バイオフィルムの知識

定期的なクリーニングの目的はバイオフィルムの破壊と除去です。

バイオフィルムは虫歯や歯周病の原因になります。

歯科では、歯の表面についたバイオフィルムをデンタルプラーク=歯垢と呼んでいます。台所の三角コーナーなどには、ぬるぬるとしたしつこい汚れが層になってくっつきます。これもバイオフィルムで、細菌がネバネバの多糖類を作って個体の表面にくっつき、大きく成長したものです。表面がフィルムでしっかりカバーされているので、洗剤はもちろん強い殺菌剤を使っても簡単には除去できません。タワシでこすると落ちますが、タワシの当たらない隅の汚れを取り除くことは容易ではありません。

バイオフィルムを除去するには、今の所力ずくの方法しかありません。これは歯科も同じで、細菌の集団を守るバリアが強力なので、力ずくで破壊しなければなりません。バイオフィルムの中の細菌を薬で退治することはできないのです。なので、定期的なクリーニングに勝てる対策はない。ほとんどの人の場合、健康的な生活習慣を守り1ヵ月に一度専門的なクリーニングを受けなければ、虫歯や歯周病をほぼコントロールできます。ただ、歯科での定期管理は、ほかの病気の管理法や治療法と少し違っているため、簡単なことなのに、一般の人達はもちろん、専門家にもなかなか理解されません。「悪いところもないし、病気でもないのに歯科医院に通う必要なんてない」と思われてしまうのです。

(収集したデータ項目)
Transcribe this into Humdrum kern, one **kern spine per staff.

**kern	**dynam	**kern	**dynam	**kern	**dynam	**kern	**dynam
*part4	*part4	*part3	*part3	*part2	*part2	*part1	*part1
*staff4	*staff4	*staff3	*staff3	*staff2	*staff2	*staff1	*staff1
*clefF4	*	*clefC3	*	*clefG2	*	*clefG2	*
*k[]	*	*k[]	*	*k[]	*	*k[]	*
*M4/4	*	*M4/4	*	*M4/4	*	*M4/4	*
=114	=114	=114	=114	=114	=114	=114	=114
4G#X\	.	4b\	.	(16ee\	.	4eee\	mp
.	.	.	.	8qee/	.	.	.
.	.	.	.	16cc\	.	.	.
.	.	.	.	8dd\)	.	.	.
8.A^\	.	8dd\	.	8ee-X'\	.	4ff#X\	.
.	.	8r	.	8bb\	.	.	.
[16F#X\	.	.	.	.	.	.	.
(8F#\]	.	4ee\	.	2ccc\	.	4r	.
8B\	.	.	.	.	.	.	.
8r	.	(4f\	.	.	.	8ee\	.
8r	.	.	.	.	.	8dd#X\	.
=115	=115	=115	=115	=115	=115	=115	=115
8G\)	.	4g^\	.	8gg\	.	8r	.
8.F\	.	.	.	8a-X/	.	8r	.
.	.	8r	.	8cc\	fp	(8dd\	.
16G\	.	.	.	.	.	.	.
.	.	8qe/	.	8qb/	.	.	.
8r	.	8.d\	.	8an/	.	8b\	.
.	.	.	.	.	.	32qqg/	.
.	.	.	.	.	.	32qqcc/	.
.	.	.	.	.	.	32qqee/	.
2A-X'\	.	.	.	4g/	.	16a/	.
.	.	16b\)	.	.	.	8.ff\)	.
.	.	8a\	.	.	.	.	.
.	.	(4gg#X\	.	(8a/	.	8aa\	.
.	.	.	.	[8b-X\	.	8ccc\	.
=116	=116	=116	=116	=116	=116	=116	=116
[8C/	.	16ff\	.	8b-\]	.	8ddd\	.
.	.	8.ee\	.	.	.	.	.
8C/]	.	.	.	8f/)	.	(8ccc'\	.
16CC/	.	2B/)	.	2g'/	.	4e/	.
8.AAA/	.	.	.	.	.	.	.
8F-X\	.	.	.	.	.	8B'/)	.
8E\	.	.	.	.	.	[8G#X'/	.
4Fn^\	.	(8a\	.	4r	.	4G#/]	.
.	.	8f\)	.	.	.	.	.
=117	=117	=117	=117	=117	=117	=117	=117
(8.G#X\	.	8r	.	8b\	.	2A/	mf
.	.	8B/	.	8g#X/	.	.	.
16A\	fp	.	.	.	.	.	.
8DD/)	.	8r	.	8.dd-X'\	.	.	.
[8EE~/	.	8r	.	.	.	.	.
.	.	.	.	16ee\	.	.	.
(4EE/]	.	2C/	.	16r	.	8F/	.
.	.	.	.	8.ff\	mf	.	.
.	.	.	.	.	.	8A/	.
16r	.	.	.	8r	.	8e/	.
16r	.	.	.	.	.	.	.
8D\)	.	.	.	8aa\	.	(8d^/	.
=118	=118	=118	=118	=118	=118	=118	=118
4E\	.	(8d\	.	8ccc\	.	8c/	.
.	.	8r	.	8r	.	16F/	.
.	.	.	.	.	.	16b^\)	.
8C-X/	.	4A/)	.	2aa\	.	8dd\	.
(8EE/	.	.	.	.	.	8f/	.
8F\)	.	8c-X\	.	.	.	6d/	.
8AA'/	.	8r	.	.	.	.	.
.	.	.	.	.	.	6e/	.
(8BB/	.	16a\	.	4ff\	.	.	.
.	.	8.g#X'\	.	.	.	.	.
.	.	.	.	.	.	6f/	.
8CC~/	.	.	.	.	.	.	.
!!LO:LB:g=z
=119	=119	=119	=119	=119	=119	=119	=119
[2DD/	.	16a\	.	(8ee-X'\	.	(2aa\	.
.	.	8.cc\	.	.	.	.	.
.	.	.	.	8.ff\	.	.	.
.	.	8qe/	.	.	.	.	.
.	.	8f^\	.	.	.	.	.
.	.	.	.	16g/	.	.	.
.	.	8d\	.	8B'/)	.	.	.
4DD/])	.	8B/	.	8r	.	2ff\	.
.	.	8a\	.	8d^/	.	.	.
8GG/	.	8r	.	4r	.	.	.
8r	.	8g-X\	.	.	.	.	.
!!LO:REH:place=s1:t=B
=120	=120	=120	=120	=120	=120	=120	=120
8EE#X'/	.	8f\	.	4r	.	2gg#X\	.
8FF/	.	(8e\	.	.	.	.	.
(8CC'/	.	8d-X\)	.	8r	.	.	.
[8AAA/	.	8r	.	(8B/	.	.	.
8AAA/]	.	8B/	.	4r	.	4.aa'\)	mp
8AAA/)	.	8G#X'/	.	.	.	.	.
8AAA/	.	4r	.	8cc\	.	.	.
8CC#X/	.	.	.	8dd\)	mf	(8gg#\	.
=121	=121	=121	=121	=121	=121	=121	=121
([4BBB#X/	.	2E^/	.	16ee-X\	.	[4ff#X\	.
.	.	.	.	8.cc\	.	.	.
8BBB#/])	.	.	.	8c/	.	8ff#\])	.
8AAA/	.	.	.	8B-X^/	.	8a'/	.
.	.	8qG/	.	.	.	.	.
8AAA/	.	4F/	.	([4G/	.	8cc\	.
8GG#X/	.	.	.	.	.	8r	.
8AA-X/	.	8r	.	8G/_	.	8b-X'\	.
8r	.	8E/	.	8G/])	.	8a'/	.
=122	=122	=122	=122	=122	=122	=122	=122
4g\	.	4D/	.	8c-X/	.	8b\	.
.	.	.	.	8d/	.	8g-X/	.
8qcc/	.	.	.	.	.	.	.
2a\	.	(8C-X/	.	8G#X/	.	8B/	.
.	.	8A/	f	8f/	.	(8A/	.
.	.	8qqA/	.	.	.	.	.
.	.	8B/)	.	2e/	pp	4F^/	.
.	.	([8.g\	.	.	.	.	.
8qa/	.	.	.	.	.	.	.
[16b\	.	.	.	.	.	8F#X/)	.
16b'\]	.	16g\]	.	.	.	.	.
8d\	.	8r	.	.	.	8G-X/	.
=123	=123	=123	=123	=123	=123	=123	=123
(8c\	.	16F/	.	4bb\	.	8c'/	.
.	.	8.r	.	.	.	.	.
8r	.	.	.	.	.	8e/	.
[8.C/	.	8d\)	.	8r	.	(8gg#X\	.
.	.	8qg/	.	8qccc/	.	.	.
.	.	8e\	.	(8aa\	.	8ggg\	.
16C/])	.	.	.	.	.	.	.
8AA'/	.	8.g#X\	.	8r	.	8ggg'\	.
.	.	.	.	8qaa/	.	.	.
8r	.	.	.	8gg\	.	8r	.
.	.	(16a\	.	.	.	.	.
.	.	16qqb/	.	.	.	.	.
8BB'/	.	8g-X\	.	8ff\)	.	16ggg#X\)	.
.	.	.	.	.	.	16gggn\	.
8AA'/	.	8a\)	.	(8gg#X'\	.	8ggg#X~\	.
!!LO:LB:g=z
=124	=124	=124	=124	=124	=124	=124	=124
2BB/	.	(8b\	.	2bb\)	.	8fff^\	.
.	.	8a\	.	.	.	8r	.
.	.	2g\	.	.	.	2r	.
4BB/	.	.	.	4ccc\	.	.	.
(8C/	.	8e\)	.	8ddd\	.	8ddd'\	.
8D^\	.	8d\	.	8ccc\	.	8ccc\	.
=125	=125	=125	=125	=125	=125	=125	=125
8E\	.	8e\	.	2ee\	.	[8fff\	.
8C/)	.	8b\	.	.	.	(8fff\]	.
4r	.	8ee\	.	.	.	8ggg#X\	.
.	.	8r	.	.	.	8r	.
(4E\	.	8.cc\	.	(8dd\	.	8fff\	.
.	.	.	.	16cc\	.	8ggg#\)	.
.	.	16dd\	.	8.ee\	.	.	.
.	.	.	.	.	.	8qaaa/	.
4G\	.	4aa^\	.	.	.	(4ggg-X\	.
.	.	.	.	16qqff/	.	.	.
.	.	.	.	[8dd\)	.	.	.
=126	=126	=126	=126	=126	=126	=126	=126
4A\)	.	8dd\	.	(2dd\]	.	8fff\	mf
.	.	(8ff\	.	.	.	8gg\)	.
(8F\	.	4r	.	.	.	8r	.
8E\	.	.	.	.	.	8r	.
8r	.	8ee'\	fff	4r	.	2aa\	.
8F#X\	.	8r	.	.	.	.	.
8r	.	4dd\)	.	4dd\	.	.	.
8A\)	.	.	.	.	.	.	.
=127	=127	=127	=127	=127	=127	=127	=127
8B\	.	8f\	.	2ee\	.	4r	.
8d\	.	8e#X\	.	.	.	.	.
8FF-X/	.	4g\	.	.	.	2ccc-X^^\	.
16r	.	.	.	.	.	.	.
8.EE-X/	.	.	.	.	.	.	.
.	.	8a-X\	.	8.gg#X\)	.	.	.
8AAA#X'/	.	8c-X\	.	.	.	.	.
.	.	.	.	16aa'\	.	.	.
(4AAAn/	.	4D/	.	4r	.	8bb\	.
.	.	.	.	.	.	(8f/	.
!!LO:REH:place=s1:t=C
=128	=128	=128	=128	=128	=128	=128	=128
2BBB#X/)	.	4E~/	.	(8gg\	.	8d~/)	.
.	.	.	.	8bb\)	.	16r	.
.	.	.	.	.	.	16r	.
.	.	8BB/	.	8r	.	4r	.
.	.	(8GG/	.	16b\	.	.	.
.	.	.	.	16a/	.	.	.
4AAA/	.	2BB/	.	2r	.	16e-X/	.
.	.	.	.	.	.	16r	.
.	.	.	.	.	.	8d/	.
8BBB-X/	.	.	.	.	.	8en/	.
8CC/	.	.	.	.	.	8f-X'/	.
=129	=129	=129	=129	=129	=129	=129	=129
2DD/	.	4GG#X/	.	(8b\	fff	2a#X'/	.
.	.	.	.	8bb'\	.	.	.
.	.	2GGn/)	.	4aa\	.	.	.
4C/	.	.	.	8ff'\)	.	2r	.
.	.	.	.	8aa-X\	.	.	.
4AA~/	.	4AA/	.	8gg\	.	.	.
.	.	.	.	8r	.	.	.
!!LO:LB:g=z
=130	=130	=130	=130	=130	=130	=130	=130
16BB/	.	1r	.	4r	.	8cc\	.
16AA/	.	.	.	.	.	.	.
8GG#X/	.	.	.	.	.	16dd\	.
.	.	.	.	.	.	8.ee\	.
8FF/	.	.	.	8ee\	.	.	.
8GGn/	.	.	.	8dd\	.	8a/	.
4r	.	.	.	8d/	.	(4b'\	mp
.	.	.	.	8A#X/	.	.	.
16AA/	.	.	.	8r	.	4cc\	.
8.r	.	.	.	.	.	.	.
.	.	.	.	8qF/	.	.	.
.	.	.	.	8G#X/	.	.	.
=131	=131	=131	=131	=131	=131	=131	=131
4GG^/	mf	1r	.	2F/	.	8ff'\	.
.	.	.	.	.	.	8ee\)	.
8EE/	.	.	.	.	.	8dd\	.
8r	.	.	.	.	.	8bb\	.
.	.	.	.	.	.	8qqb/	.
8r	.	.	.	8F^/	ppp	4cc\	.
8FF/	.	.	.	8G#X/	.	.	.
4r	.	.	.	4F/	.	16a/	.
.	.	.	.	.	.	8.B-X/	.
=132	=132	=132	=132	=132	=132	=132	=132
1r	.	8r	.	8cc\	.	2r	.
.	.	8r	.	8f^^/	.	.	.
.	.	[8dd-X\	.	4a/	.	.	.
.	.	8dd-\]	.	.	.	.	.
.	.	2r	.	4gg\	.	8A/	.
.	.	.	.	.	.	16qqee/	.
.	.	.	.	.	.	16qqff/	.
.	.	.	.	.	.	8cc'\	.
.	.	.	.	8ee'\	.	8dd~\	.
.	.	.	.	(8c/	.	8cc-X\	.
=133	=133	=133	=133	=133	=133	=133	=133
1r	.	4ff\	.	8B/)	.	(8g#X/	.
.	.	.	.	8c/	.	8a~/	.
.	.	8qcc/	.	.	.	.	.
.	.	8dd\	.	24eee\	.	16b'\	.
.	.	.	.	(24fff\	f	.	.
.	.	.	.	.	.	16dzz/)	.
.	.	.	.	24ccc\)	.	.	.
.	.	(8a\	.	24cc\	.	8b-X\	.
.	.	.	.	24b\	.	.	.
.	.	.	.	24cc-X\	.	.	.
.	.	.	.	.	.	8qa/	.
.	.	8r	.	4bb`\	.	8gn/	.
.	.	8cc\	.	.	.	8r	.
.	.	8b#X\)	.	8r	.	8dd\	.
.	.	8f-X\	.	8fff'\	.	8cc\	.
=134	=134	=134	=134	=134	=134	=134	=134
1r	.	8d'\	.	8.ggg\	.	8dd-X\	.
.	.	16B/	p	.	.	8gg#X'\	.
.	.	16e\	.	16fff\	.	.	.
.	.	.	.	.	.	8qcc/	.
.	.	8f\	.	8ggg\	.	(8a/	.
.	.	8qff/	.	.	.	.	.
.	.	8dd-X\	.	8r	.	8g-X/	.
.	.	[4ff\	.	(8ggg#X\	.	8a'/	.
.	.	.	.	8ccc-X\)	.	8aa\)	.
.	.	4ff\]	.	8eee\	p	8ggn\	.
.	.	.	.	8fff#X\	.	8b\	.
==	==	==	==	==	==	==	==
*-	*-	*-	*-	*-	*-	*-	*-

> _やること_
a: バイオフィルムについての文章のうち、「歯科では、歯の表面についた」で始まる段落を、主な事実を残したまま箇条書きで短くまとめよ。
b: バイオフィルムについての文章を、最後の文の後から引き継いで書き進めよ。

> _結果一覧_
a:
- 歯の表面についたバイオフィルムは、歯科ではデンタルプラーク（歯垢）と呼ばれる。
- 台所の三角コーナーなどに層になってつく、ぬるぬるとしたしつこい汚れもバイオフィルムである。
- これは、細菌がネバネバの多糖類を作って個体の表面にくっつき、大きく成長したものである。
- 表面がフィルムでしっかり覆われているため、洗剤や強い殺菌剤でも簡単には除去できない。
- タワシでこすれば落ちるが、タワシの当たらない隅の汚れは取り除くのが容易ではない。

b:
しかし、バイオフィルム感染症では、定期検診に勝る対策はありません。最も確実なコントロール方法は、定期的にバイオフィルムを破壊し、除去することです。歯科での定期管理が特別な意味を持っているのは、このような理由からなのです。自分の体のリスクを理解して定期管理を受ければ、リスクの高い人でもコントロールでいます。

メインテナンスの内容は患者さんによって異なりますが、どの患者さんの場合でも、歯の専門的な掃除が欠かせません。

バイオフィルムは強力に歯にくっついています。歯には小さなくぼみがたくさんあり、そこには歯ブラシの先では届きません。歯と歯の間はフロスを上手に使わなければ綺麗になりません。そこで徹底した清掃を行い、そのあと、フッ素入りペーストで念入りに研磨します。歯と歯肉の境目にも歯ブラシの毛先が届きにくい場所があります。放置していると、そこにがっちりバイオフィルムができて歯肉の炎症が引き起こします。定期検診では細菌の塊や歯石を破壊し除去します。